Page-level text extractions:
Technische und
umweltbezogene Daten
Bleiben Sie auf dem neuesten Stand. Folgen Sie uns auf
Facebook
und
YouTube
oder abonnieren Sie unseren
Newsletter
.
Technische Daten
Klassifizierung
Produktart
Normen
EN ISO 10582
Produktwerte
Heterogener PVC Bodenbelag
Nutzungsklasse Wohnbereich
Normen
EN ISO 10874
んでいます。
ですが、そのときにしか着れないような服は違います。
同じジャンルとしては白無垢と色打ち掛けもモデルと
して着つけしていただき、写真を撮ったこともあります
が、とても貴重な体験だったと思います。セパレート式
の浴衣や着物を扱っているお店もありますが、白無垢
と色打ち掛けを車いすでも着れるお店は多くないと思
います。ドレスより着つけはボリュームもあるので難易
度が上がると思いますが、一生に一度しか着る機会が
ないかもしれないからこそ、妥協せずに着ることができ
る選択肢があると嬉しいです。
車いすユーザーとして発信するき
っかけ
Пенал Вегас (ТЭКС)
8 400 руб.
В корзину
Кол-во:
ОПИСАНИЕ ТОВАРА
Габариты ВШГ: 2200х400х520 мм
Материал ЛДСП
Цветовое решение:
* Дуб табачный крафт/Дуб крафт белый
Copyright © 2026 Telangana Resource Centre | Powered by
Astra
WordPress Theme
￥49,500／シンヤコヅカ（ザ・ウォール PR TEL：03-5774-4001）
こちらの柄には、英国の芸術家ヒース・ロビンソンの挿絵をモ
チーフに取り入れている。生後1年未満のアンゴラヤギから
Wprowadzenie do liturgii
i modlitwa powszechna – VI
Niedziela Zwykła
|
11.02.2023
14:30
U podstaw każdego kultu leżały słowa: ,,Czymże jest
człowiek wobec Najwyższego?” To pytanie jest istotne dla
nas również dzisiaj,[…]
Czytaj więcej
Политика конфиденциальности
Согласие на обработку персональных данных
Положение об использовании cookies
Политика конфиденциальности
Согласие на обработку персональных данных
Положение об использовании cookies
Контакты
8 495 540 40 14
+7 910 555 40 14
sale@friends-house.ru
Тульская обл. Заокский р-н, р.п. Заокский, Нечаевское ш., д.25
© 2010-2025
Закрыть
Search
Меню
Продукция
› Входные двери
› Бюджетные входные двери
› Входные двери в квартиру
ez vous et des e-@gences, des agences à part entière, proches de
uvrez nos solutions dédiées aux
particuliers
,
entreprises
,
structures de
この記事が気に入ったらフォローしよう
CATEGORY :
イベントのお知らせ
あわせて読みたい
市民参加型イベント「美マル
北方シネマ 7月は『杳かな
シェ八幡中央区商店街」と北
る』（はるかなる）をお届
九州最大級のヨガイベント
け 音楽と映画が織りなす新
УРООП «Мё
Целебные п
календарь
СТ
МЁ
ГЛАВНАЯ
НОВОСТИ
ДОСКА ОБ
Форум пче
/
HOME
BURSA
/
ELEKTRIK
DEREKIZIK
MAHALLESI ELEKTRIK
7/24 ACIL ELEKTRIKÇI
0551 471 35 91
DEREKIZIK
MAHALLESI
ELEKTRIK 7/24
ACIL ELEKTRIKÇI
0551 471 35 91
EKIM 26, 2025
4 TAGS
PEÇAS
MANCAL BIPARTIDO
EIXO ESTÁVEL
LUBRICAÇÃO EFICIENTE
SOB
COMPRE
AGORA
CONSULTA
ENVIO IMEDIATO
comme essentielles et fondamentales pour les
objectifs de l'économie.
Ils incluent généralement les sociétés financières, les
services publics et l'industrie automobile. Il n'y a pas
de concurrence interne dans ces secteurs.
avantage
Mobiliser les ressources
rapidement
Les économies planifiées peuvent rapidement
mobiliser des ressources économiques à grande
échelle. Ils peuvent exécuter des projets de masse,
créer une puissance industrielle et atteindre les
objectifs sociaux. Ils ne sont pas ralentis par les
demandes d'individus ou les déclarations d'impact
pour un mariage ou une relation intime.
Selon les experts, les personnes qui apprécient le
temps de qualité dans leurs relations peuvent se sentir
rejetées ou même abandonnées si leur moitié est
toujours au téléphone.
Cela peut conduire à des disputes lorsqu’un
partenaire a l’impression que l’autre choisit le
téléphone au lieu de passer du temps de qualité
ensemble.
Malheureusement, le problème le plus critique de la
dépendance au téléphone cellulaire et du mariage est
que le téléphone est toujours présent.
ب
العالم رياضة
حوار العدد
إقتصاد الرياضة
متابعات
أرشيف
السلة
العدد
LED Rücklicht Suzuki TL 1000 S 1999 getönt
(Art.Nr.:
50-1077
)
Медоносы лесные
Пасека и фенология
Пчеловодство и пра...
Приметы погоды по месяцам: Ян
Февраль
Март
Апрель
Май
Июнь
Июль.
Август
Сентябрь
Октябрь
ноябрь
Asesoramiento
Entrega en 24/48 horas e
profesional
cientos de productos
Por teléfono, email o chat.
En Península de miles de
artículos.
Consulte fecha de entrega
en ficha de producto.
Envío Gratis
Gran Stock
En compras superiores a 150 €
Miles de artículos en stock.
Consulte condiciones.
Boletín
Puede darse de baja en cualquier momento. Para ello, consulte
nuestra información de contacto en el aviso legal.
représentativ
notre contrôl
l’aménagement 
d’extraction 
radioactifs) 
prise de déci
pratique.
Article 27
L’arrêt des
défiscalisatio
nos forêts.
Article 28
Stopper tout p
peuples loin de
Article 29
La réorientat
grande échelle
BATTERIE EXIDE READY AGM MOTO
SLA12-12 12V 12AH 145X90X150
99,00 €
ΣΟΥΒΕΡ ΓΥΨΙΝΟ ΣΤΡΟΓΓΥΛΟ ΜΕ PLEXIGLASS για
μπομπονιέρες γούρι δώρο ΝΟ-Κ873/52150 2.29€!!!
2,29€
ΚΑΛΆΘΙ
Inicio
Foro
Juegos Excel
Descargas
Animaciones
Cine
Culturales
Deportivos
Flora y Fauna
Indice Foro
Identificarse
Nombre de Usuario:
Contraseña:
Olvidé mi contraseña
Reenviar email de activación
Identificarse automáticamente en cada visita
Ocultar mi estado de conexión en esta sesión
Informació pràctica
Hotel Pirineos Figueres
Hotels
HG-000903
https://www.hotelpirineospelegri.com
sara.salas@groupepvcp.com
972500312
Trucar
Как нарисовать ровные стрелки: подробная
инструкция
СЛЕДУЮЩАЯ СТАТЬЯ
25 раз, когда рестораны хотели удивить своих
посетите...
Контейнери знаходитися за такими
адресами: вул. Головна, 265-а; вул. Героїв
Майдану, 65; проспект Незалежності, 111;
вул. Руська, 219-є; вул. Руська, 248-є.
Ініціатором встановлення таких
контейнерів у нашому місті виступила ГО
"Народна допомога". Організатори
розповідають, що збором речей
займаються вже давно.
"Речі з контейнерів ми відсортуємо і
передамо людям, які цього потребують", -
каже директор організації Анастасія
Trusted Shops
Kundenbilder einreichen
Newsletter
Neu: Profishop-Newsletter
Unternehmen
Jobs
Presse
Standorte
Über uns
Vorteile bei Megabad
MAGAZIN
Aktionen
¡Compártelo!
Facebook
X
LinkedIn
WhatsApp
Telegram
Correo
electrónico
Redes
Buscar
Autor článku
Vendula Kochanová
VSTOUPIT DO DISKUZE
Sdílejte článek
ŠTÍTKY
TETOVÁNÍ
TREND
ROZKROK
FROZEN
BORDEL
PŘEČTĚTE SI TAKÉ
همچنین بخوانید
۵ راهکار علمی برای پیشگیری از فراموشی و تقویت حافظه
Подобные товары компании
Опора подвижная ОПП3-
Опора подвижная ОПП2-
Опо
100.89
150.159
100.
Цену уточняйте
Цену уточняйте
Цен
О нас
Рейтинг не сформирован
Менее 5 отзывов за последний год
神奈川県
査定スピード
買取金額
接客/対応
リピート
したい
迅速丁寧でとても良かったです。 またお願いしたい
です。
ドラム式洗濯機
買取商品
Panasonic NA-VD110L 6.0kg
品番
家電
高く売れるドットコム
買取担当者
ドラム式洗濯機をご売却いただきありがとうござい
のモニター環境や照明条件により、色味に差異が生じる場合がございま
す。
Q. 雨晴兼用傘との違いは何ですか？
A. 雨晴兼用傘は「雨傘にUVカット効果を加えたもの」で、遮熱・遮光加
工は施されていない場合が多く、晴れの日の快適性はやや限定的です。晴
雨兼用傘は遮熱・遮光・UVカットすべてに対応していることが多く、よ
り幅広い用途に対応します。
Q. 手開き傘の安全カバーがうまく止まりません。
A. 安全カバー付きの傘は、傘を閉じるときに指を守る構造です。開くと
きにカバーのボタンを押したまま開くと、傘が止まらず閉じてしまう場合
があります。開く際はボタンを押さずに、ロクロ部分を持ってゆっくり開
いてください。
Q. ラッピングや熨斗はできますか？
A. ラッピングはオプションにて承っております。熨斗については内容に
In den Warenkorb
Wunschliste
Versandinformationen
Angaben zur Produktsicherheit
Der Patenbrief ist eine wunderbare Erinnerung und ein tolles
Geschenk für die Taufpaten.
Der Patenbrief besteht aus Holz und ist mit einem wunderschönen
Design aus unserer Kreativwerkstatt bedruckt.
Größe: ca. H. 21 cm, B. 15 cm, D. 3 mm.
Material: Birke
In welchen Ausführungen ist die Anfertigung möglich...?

- TASK PROMPT
Send back the lines of the records word for word, from the very first through the line containing "Габариты ВШГ: 2200х400х520 мм".

- RESPONSE
Technische und
umweltbezogene Daten
Bleiben Sie auf dem neuesten Stand. Folgen Sie uns auf
Facebook
und
YouTube
oder abonnieren Sie unseren
Newsletter
.
Technische Daten
Klassifizierung
Produktart
Normen
EN ISO 10582
Produktwerte
Heterogener PVC Bodenbelag
Nutzungsklasse Wohnbereich
Normen
EN ISO 10874
んでいます。
ですが、そのときにしか着れないような服は違います。
同じジャンルとしては白無垢と色打ち掛けもモデルと
して着つけしていただき、写真を撮ったこともあります
が、とても貴重な体験だったと思います。セパレート式
の浴衣や着物を扱っているお店もありますが、白無垢
と色打ち掛けを車いすでも着れるお店は多くないと思
います。ドレスより着つけはボリュームもあるので難易
度が上がると思いますが、一生に一度しか着る機会が
ないかもしれないからこそ、妥協せずに着ることができ
る選択肢があると嬉しいです。
車いすユーザーとして発信するき
っかけ
Пенал Вегас (ТЭКС)
8 400 руб.
В корзину
Кол-во:
ОПИСАНИЕ ТОВАРА
Габариты ВШГ: 2200х400х520 мм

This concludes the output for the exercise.